* Written instruction:
Based on the training notebook, say whether each statement agrees with it. Answer yes or no, and quote the words that decide it. (a) The data reaches the vast.ai server through gdown. (b) The notebook turns on WANDB logging. (c) The dataset is loaded from disk under the name "saved".

* Excerpt provided:
+--

# Part 2. Train model
This notebook is used for training, i uploaded the output from notebook 1 to google drive and then download the data to vast.ai server via gdown. 

In [None]:
%%capture
!sudo apt update
!sudo apt install build-essential -y
!sudo apt-get install manpages-dev -y
!sudo apt install gcc -y
!apt-get install git-lfs -y
!sudo apt install unzip -y

In [None]:
%%capture
!pip install gdown -q
!pip install transformers -q
!pip install datasets -q
!pip install jiwer -q
!gdown your_own_id
!pip install huggingface_hub -q


In [None]:
!unzip -q saved.zip 

In [None]:
!rm -rf saved.zip 

In [1]:
import os
os.environ["WANDB_DISABLED"] = "true"

In [2]:
!git config --global credential.helper store

In [3]:
from huggingface_hub import notebook_login

notebook_login()

Login successful
Your token has been saved to /root/.huggingface/token


In [4]:
from datasets import load_from_disk
import numpy as np
urdudata = load_from_disk("saved")

+--

* Given entries:
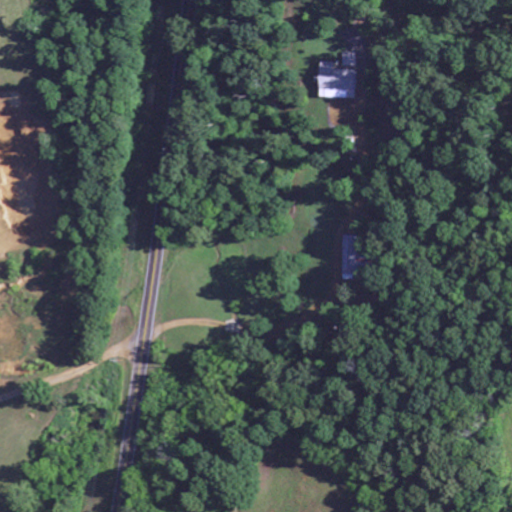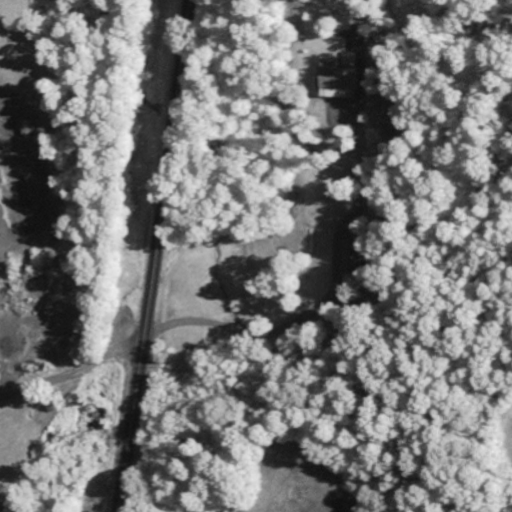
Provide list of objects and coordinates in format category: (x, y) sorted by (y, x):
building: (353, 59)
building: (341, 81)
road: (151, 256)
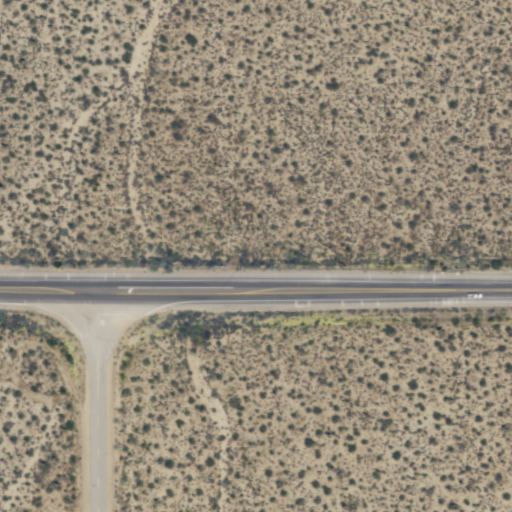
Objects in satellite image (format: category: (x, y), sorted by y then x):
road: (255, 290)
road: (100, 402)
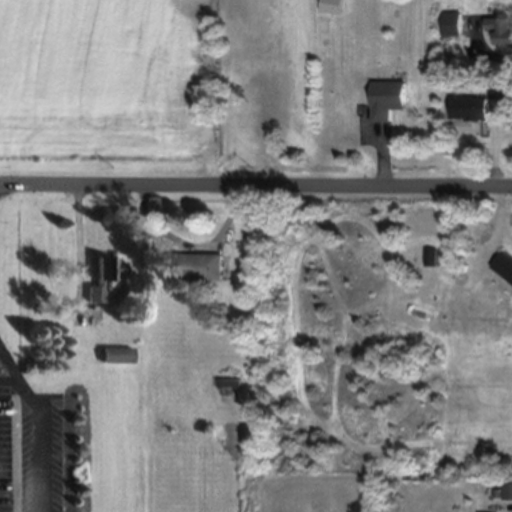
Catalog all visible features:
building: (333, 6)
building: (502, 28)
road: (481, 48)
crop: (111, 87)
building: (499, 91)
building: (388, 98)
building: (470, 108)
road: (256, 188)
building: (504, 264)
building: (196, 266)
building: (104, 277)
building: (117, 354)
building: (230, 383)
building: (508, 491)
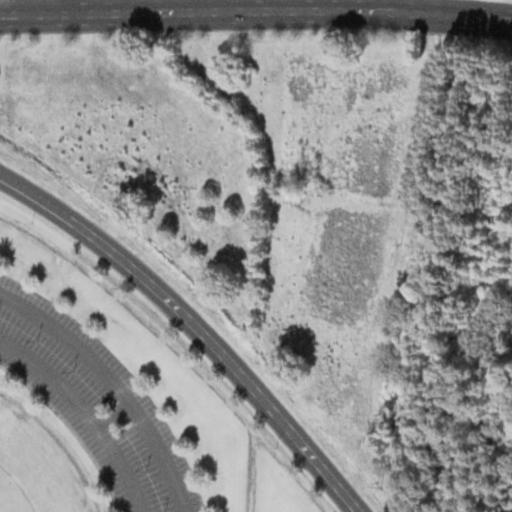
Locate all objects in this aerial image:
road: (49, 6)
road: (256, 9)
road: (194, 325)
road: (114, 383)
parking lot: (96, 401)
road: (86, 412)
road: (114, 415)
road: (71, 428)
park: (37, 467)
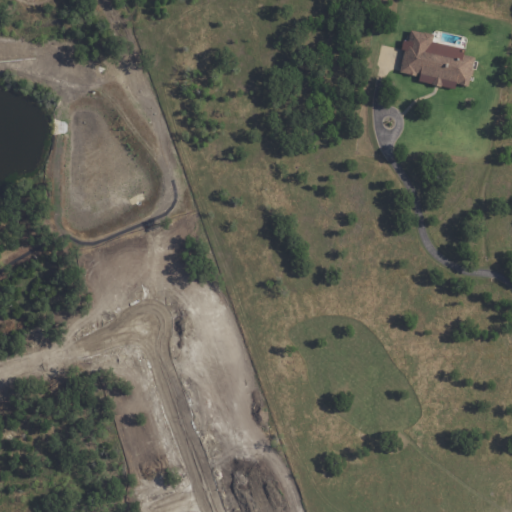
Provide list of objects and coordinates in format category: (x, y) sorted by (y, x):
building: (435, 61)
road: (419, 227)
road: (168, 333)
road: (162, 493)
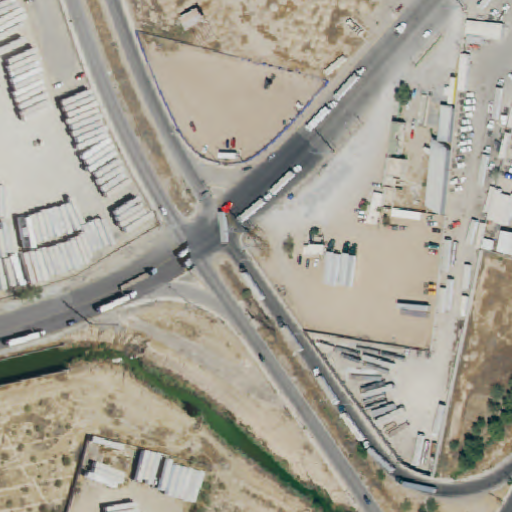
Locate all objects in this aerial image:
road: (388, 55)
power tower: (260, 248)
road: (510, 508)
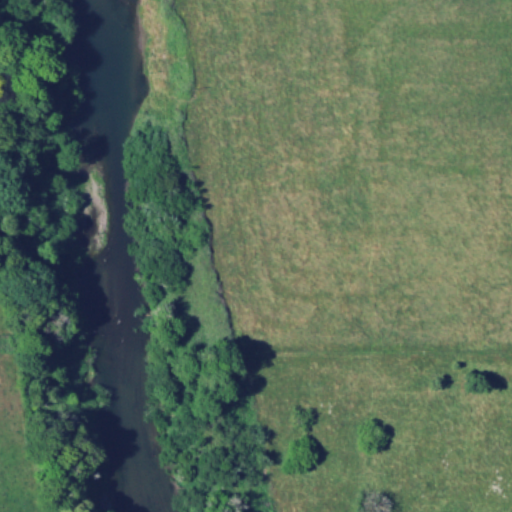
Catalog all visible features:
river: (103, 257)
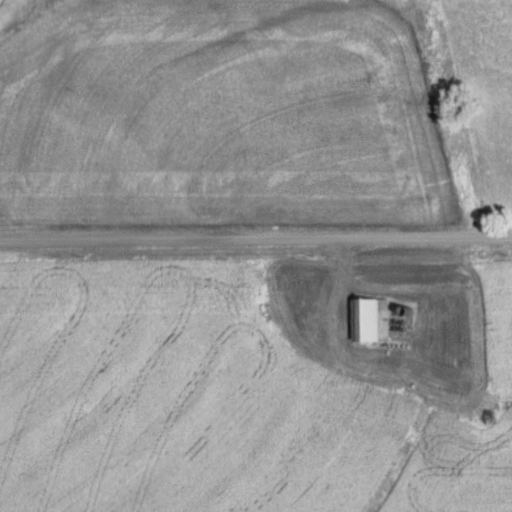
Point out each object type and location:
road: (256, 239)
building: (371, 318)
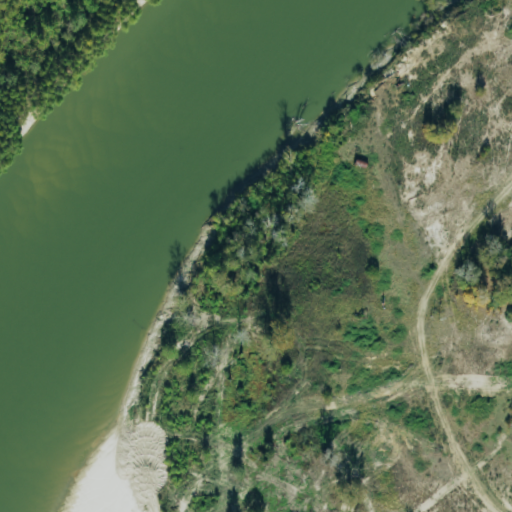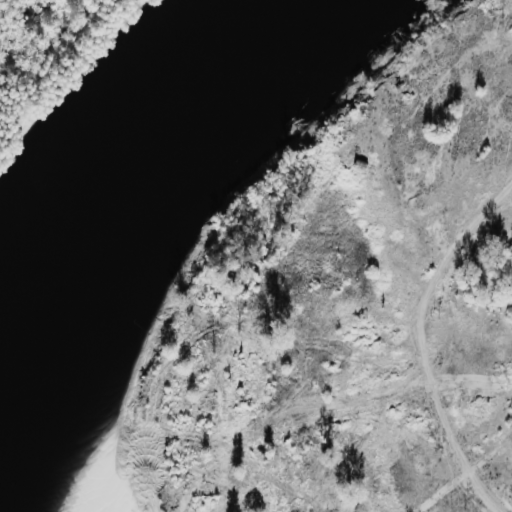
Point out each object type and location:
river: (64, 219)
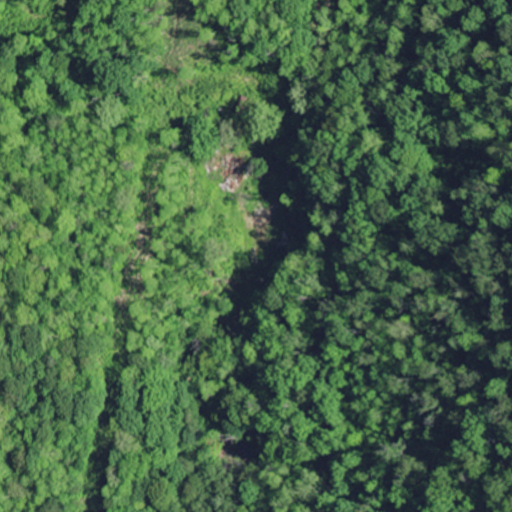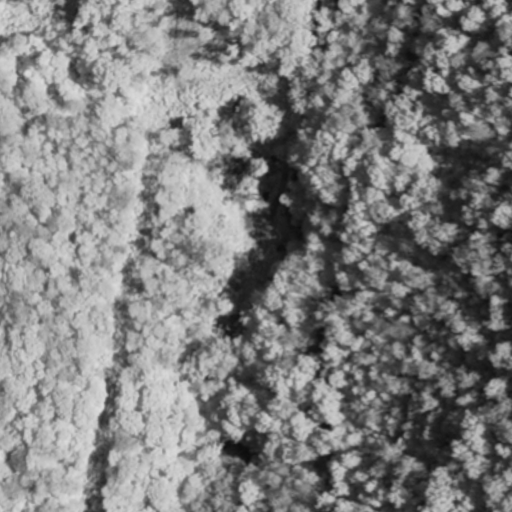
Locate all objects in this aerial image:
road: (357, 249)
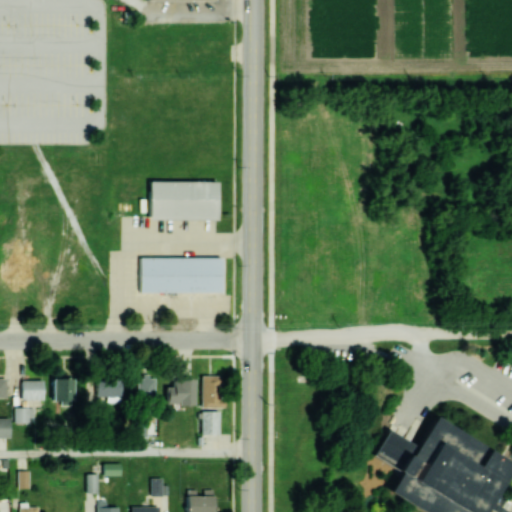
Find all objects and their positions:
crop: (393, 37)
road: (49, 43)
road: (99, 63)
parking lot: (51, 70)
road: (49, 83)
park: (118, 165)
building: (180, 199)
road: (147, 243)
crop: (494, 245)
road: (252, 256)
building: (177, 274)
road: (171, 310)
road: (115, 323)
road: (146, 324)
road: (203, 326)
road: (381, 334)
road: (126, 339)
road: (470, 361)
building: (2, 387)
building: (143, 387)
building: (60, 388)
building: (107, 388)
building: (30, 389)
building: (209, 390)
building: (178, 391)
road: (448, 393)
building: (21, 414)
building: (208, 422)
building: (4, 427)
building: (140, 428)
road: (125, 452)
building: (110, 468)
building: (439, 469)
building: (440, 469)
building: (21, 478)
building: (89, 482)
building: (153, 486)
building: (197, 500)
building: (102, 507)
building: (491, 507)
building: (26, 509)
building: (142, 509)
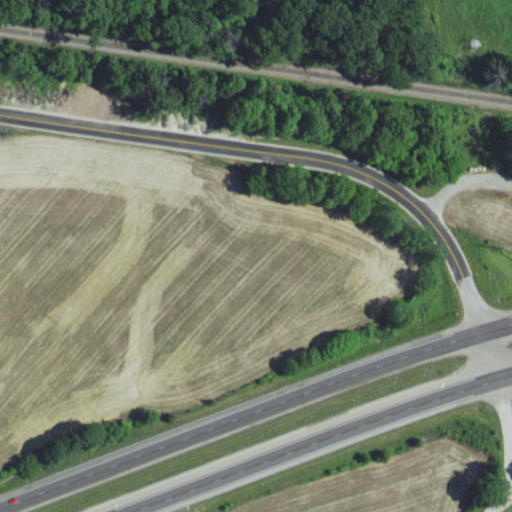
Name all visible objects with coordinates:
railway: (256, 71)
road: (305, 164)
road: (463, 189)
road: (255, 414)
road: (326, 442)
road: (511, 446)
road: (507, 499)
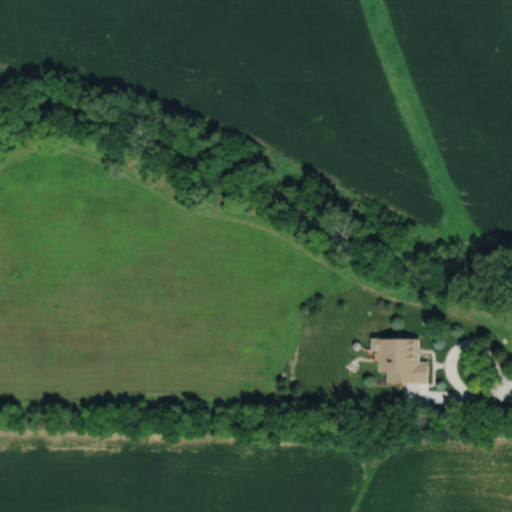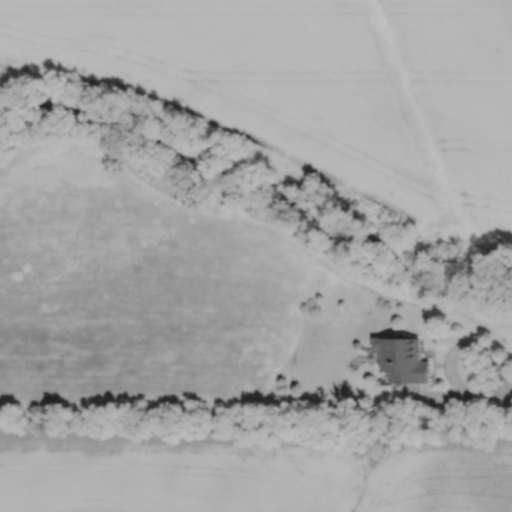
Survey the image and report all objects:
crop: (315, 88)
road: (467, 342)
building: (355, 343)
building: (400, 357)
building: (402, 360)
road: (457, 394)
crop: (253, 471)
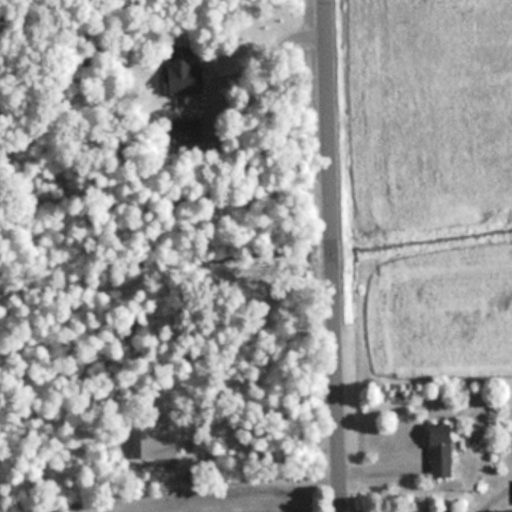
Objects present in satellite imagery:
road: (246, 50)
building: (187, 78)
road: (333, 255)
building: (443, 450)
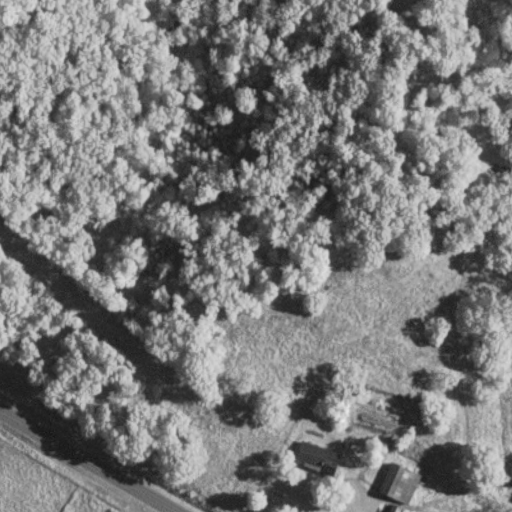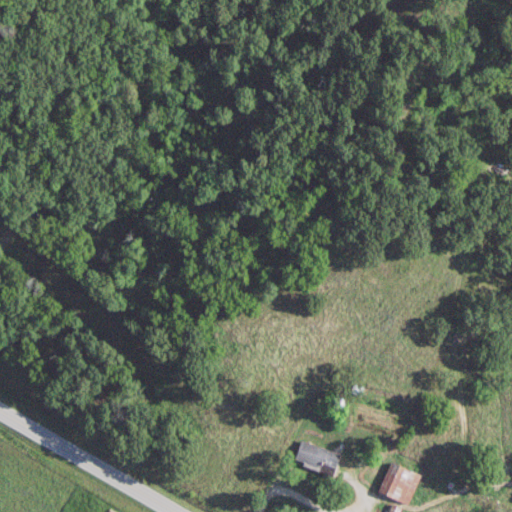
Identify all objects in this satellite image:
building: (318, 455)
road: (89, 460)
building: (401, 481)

+--

* Worked solution:
(a) Yes: "then download the data to vast.ai server via gdown"
(b) No: "os.environ["WANDB_DISABLED"] = "true""
(c) Yes: "urdudata = load_from_disk("saved")"